As I believe it is the intent, I do want to stress the importance of the 12 months apply to the end of pregnancy regardless of whether the pregnancy ends as a result of a live birth, stillbirth, miscarriage, etc. The CMS guidance on the Post-Partum 12-month Medicaid Extension notes:
".. under the extended postpartum coverage option, individuals are entitled to the extended postpartum coverage regardless of the reason the pregnancy ends."
(emphasis added; CMS SHO 21-007, Dec. 7, 2021, page 3) This intent should be the same for Oklahoma.
Again, increasing the income eligibility for make the full scope of services available for pregnant women available is extremely positive.
I respectfully submit my comments and requests for your approval.
OHCA Response:
Thank you for your comment. The OHCA takes every comment under consideration and advisement.
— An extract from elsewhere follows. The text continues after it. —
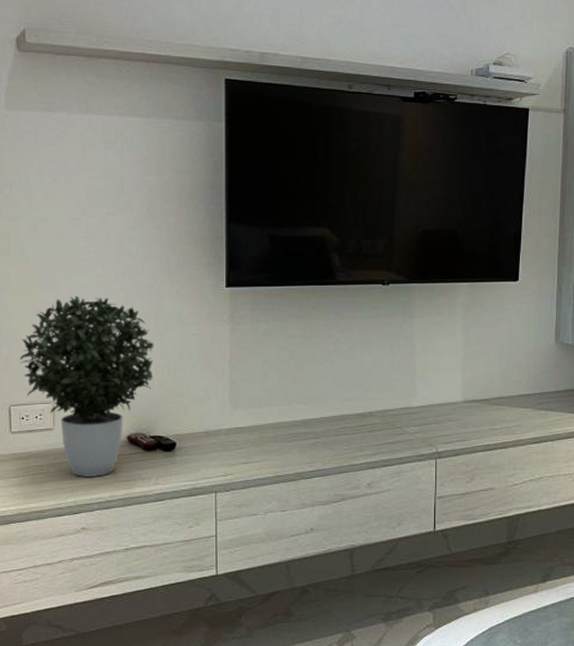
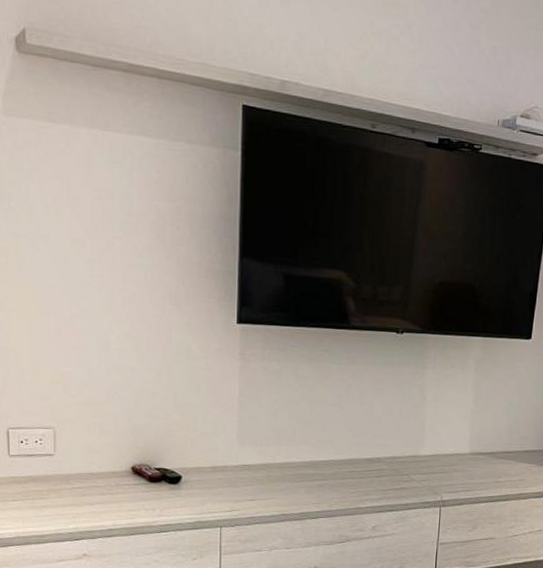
potted plant: present [20,296,155,477] -> none [19,320,161,505]

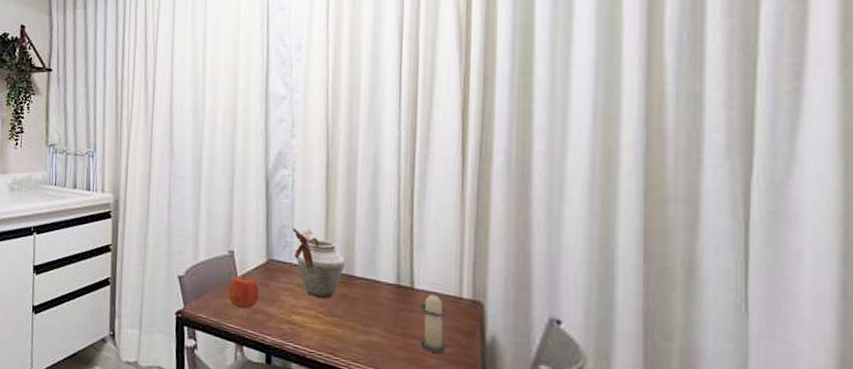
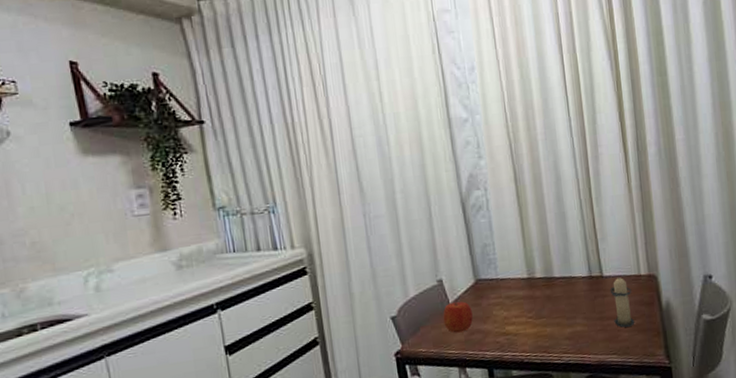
vase: present [292,227,345,298] -> none [493,243,545,305]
There will be no look-back period. However, if the member loses eligibility at the end of the 60-day post-partum period and, once the State implements this change, they could be eligible for the additional postpartum period, the member can reapply within 3 months of their eligibility ending. If within that 3 months they received SoonerCare-covered services and met SoonerCare eligibility requirements, they would then be retro-actively eligible for post-partum coverage and it would continue until the end of their 12 months post-partum period.
Per 42 CFR 433.145 pregnant women are exempt from cooperating with child support.
The 12-months post-partum coverage is granted, regardless of how the pregnancy ends. The rules are amended to add “regardless of the reason” at 30-3-57(31) behind “after the pregnancy ends”.